Quando um movimento para, implica em todos os outros. Dentre os efeitos colaterais curiosíssimos, foi perceber meu paladar, de regência do movimento/elemento Terra, absolutamente alterado. Eu, adepta de comidas mais naturais, só queria comer frituras, macarrão oriental, tomar refrigerante, levantar às duas da madrugada para comer um biscoito cheio de gordura hidrogenada e corante. Foi bem impressionante olhar esse monstro devorador de lixo.


E foi muito importante tomar consciência do que realmente estava acontecendo. Mudanças. Mudanças rápidas. Chek list além da conta. Multi funções.

Então, simplesmente respeitei o Metal. Desmarquei agenda. Recebi tratamentos. Respirei. Hidratei. Descansei. Voltei às práticas de meditação.


E eu, numa quinzena sem voz, fiquei me perguntando, como eu me comunicaria neste mundo de exigente eloquência, se minha voz resolvesse tirar férias. Sendo eu também, palestrante, acho que teria que inventar uma nova maneira de me comunicar, mas por hora, eu quis perceber como é o não poder falar, falar e não ser entendido, falar e não ser ouvido, não ter lugar de fala, ter que gritar, desistir de falar, que acomete tantas pessoas, numa época em que estamos ficando tão ressequidos quanto a natureza.

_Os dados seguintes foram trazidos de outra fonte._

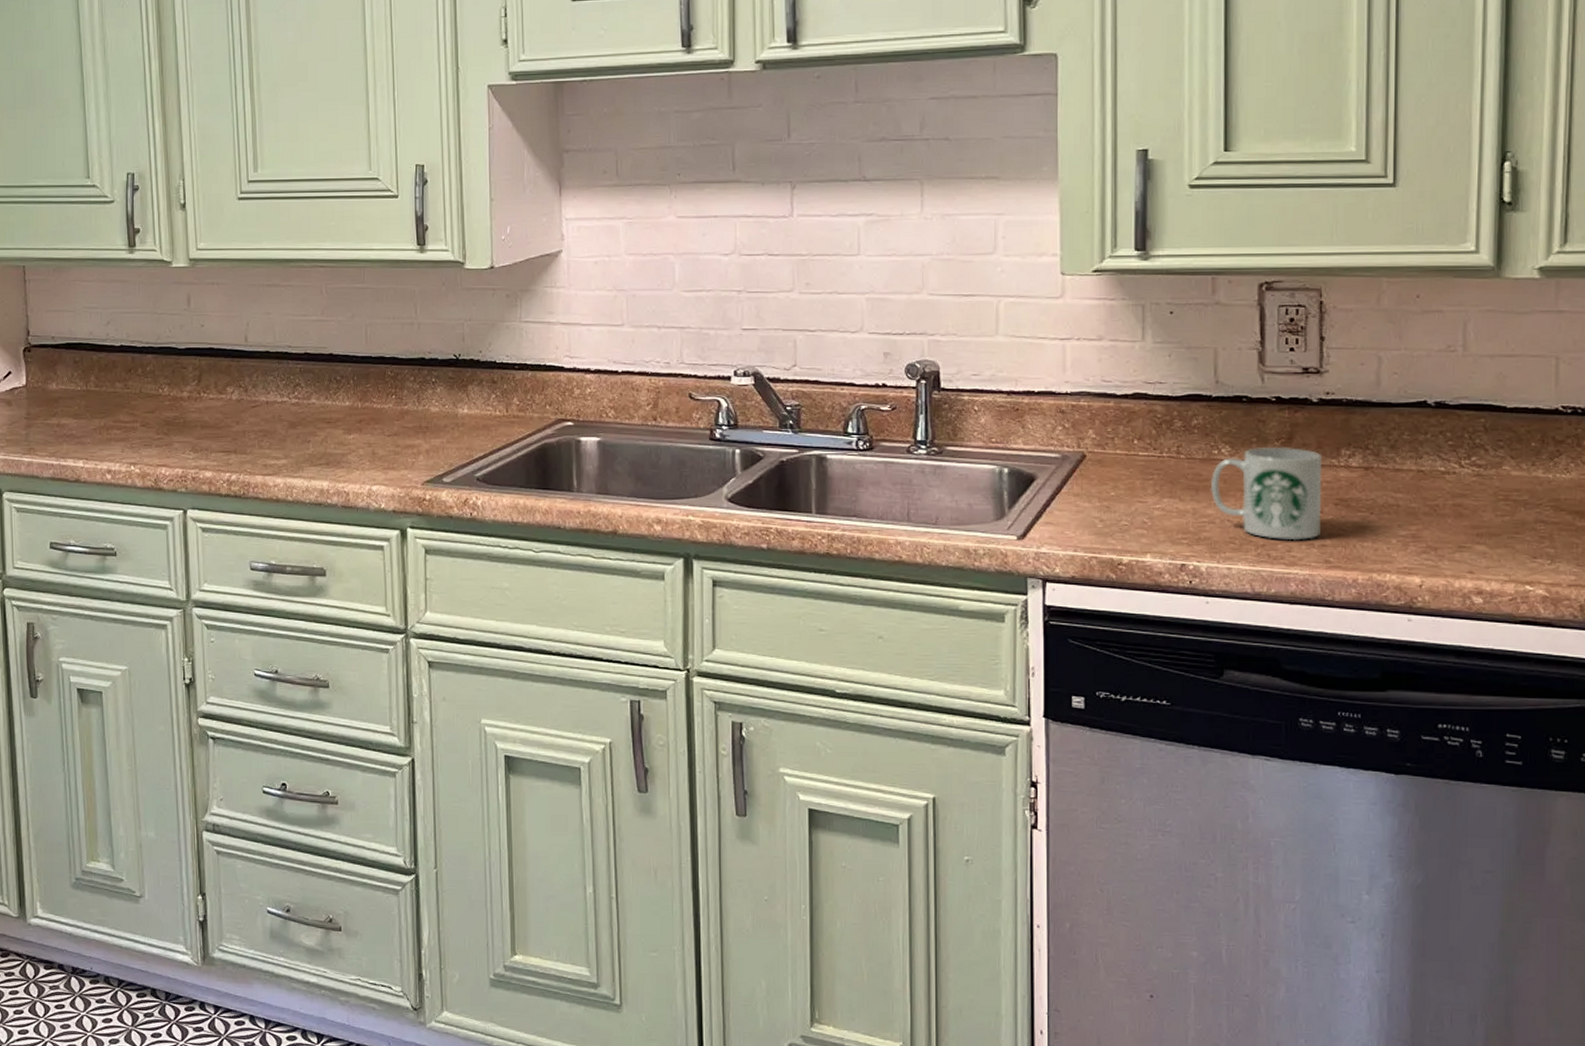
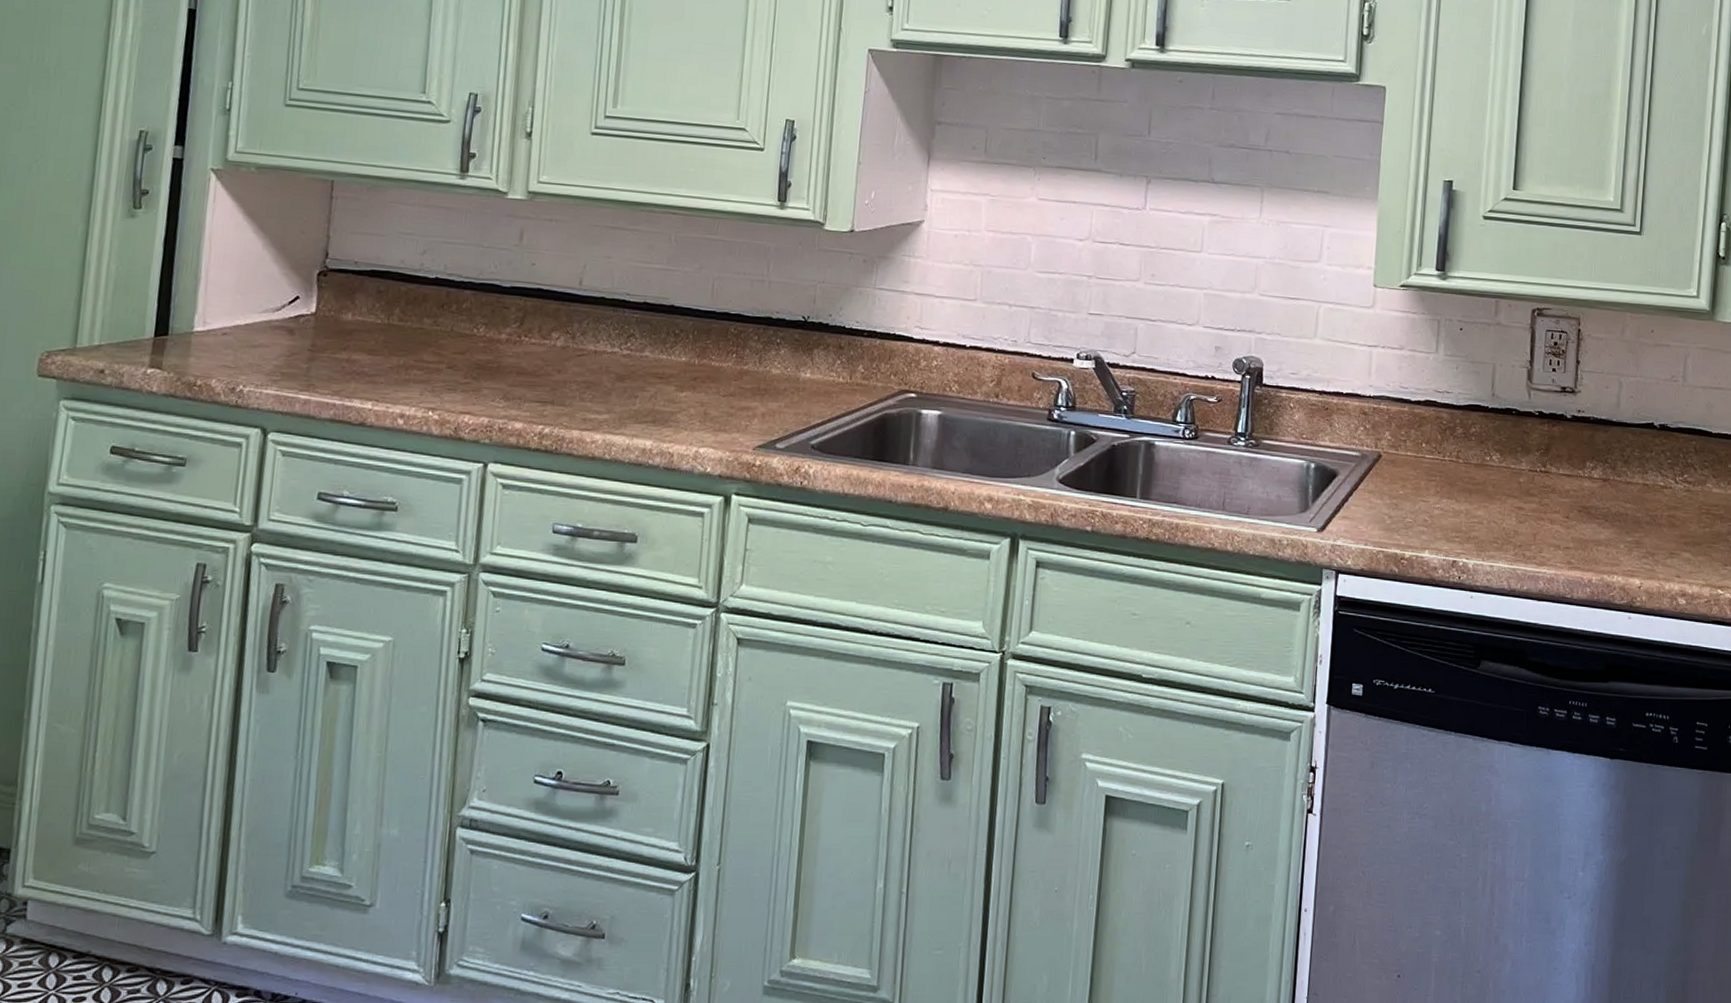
mug: present [1210,446,1321,541] -> none [1481,455,1571,543]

Talvez, num espaço de percepção interna, poder dizer para alguém, que não adianta ficar horas falando, se está impossível olhar nos olhos.

Talvez seja por isso que conversar em meios virtuais se sustente, ao passo em que na presença, o discurso arrefece.

Por que vão te olhar nos olhos, e ver que não existe um kkk.

Poder informar que, se só a mente está presente, fazendo racionalização para enganar-se que compreendeu, enquanto o coração está petrificado de medo de ter medo, ou com enorme dificuldade de enfrentar que a vida mudou e as coisas não são mais como eram antes, também não gerará grandes mudanças, simplesmente porque a mente lógica não conhece todos os conceitos do mundo e, principalmente, não conhece o panorama interno, que tem outras formas de dizer as coisas.

E o que seria o grito? Tanta pressão, tanta falta de espaço, tanta angústia em não ser ouvido.

Estas pressões, muitas vezes, tem origem nos nossos medos muito profundos.

"Levanta menino, larga esse jogo!"

Na verdade, talvez, só fosse preciso dizer, "Filho, eu tenho muito medo de te perder e não tenho força contra isso".


Este não é um cenário raro. Cada vez mais o privilégio de falar o que é prioridade, de uma forma assertiva porém gentil, tem se perdido nas relações.

Por estarmos nos desconectando desta fala que emerge do corpo e do coração e extravasa pelo olhar e pelo toque, exige-se mil artimanhas para dizer coisas simples, que já não sabemos mais expressar. E temos trancado falas muito importantes dentro da gente, com medo de sermos considerados inadequados e não temos respeitado a natureza do corpo, quando entra a secura do Metal e diz: diminua, menos, devagar. Inspira e assopra.




A quinzena "sem voz", me levou a repensar o que eu de fato quero falar nestes podcasts.

Mais ainda, me fez pensar sobre o que, o quanto e como falar , nos momentos onde a fala me cabe.

E me fez perceber os motivos de eu amar as palavras e as sensações de que as palavras dançam.

Dançam porque seguem o movimento natural dos elementos, naquilo que precisa ser expresso.